La compañía prevé cerrar los primeros seis meses de su ejercicio fiscal con pérdidas antes de impuestos de entre 540 y 560 millones de libras, en un contexto donde el encarecimiento del combustible vuelve a tensionar las cuentas del sector.
Un reporte de Bloomberg afirma que solo en marzo, este factor añadió 25 millones de libras a sus costes.
El conflicto en Oriente Próximo no solo presiona los márgenes, también empieza a enfriar la demanda.
EasyJet detecta un freno en las reservas de cara al verano, una señal especialmente sensible para una aerolínea de bajo coste.
Su consejero delegado, Kenton Jarvis, lo resumió así: “hemos observado una reducción de la demanda durante varias semanas”, lo que ha dejado las reservas estivales ligeramente por debajo de las del año pasado.
El entorno de EasyJet
El sector aéreo entra así en la temporada alta con más incertidumbres de lo habitual. A la volatilidad de la demanda se suma la inquietud por el suministro de combustible, en un entorno donde los precios del petróleo han repuntado con fuerza desde finales de febrero y donde algunas compañías ya advierten de posibles tensiones si el conflicto se prolonga.
Pese a este escenario, EasyJet intenta contener el mensaje de alarma.
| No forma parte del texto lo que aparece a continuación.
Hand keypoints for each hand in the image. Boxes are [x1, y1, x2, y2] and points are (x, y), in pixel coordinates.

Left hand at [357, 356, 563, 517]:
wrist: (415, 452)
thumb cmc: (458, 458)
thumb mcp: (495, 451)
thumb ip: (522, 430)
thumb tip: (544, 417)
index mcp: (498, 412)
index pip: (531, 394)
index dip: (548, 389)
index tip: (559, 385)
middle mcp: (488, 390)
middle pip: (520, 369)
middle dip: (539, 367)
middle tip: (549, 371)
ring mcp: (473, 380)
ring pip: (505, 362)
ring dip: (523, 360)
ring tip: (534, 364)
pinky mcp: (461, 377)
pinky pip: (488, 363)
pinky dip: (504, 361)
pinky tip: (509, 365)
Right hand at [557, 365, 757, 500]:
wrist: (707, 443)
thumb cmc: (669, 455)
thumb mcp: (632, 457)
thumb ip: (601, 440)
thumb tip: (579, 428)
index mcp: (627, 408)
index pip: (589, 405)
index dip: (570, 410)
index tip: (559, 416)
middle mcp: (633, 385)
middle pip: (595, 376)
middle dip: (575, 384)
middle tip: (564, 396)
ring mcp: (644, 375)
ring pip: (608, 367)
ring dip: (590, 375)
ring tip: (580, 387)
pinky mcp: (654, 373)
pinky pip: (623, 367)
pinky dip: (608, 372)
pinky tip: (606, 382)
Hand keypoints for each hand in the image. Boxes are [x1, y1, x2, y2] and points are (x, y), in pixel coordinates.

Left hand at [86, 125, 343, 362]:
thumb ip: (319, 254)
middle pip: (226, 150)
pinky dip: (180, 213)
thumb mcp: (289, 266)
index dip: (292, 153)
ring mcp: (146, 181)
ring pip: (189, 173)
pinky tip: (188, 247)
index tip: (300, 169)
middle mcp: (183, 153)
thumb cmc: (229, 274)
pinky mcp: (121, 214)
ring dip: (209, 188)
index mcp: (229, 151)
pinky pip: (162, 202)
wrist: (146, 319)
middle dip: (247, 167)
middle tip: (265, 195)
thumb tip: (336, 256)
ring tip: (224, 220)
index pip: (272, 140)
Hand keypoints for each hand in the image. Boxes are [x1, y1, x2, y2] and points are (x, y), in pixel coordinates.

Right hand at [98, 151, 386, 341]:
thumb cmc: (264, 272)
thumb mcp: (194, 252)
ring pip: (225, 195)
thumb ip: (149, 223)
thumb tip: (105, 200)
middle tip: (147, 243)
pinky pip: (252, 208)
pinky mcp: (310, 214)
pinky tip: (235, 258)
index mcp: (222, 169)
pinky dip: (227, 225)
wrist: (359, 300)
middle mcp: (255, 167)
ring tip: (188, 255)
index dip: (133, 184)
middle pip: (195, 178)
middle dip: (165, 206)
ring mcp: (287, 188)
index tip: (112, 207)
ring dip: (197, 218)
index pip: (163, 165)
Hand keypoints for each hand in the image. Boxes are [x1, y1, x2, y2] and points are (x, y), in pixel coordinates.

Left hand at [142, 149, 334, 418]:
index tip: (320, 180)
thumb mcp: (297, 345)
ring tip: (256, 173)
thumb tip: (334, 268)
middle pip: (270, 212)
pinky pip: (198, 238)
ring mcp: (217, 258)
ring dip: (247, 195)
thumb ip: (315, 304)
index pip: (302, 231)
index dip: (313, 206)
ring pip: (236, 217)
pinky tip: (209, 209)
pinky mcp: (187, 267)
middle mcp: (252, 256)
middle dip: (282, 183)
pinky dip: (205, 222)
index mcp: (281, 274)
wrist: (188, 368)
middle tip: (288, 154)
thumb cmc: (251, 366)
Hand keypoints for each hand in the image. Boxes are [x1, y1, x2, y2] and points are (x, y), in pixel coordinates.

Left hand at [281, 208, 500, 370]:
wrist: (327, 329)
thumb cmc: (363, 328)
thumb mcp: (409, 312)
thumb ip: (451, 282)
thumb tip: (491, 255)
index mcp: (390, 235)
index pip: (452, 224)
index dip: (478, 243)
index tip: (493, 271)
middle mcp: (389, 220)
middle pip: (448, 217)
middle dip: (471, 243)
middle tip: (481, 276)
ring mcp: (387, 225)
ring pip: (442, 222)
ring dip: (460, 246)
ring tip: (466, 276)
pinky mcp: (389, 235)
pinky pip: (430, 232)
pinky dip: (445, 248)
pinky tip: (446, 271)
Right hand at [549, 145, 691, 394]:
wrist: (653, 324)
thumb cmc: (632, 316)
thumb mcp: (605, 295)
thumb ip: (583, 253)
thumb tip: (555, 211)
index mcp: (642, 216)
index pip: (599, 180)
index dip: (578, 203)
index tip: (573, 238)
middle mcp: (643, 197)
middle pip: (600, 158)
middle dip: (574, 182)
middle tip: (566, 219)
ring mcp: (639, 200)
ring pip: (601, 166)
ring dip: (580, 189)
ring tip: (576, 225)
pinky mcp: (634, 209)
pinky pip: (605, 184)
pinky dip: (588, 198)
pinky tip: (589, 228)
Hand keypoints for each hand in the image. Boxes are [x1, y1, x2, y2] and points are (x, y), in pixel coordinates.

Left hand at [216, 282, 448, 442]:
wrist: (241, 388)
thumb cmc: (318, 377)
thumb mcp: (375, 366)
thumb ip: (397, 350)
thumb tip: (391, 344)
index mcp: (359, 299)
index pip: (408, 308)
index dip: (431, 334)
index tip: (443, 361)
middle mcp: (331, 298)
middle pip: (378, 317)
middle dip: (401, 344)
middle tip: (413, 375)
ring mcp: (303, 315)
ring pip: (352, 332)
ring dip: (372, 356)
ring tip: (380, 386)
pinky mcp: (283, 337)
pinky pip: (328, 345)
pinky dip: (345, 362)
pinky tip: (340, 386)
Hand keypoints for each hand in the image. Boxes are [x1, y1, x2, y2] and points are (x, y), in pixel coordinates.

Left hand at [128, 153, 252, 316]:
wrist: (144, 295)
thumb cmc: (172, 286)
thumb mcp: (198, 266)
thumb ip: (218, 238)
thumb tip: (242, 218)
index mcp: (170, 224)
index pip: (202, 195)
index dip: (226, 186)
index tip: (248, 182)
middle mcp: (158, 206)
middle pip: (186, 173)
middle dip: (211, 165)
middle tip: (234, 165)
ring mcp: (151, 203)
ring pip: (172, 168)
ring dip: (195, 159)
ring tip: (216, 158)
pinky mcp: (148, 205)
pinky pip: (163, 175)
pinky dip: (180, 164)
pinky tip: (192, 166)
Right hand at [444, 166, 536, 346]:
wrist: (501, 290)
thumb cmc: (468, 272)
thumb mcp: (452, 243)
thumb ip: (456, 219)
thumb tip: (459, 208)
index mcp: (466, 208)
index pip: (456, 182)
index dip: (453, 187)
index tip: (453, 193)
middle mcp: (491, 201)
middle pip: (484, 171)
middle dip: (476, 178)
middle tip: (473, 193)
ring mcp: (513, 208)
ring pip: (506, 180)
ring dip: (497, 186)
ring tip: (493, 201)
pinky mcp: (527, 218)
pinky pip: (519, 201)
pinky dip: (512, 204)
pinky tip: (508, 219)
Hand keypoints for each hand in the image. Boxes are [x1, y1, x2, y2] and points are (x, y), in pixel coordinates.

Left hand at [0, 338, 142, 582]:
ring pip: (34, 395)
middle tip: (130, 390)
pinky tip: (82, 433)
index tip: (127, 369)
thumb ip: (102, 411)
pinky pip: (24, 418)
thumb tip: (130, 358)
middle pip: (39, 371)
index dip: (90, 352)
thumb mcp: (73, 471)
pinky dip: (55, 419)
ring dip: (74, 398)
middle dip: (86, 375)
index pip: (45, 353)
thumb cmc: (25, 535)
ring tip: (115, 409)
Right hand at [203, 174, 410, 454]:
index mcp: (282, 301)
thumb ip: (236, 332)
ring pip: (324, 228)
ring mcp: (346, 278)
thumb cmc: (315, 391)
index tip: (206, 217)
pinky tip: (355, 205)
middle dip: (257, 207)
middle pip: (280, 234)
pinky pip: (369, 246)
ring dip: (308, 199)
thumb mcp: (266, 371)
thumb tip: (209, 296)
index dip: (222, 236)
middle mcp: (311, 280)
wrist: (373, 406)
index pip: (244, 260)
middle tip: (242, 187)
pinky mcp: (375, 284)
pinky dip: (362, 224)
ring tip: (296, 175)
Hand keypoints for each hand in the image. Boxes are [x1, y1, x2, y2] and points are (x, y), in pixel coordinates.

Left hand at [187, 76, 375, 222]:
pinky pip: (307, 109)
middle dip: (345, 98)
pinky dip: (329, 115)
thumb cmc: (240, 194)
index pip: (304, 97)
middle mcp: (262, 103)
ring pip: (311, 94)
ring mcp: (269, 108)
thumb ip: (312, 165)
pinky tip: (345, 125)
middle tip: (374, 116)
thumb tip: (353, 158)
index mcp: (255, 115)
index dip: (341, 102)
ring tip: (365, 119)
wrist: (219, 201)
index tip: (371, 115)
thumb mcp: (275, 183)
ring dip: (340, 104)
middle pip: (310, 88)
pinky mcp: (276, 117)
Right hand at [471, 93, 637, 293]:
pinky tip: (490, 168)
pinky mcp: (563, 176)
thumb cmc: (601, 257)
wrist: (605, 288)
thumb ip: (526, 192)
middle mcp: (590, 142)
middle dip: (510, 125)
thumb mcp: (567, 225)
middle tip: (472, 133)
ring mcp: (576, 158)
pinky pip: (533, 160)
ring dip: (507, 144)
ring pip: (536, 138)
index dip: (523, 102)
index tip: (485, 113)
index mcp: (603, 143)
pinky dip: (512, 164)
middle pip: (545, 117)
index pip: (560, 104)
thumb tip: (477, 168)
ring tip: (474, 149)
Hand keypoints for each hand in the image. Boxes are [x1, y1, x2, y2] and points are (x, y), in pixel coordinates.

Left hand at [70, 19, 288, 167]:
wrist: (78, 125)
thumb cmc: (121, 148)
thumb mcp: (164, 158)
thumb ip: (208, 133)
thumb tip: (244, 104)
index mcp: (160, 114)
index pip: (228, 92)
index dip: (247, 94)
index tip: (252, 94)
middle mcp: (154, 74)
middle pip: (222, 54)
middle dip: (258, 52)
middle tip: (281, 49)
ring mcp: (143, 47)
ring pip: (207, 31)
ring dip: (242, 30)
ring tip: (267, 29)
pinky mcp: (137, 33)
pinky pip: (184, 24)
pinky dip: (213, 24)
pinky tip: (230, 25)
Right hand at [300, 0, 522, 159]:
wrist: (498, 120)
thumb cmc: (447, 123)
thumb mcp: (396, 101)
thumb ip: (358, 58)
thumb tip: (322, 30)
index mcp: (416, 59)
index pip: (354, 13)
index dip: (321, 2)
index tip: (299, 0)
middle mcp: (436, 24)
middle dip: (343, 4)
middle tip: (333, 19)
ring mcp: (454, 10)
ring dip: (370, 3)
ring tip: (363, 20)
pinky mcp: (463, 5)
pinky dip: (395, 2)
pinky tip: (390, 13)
La dirección asegura que no hay “motivos de preocupación” sobre la disponibilidad de combustible al menos hasta mediados de mayo, y subraya que la operativa no se ha visto alterada, con todos los aeropuertos funcionando con normalidad.
Además, la aerolínea llega al verano con parte del riesgo acotado: tiene cubierto el 70% de sus necesidades de combustible para la temporada.
Este colchón limita el impacto inmediato de nuevas subidas, aunque no elimina la exposición a un entorno volátil.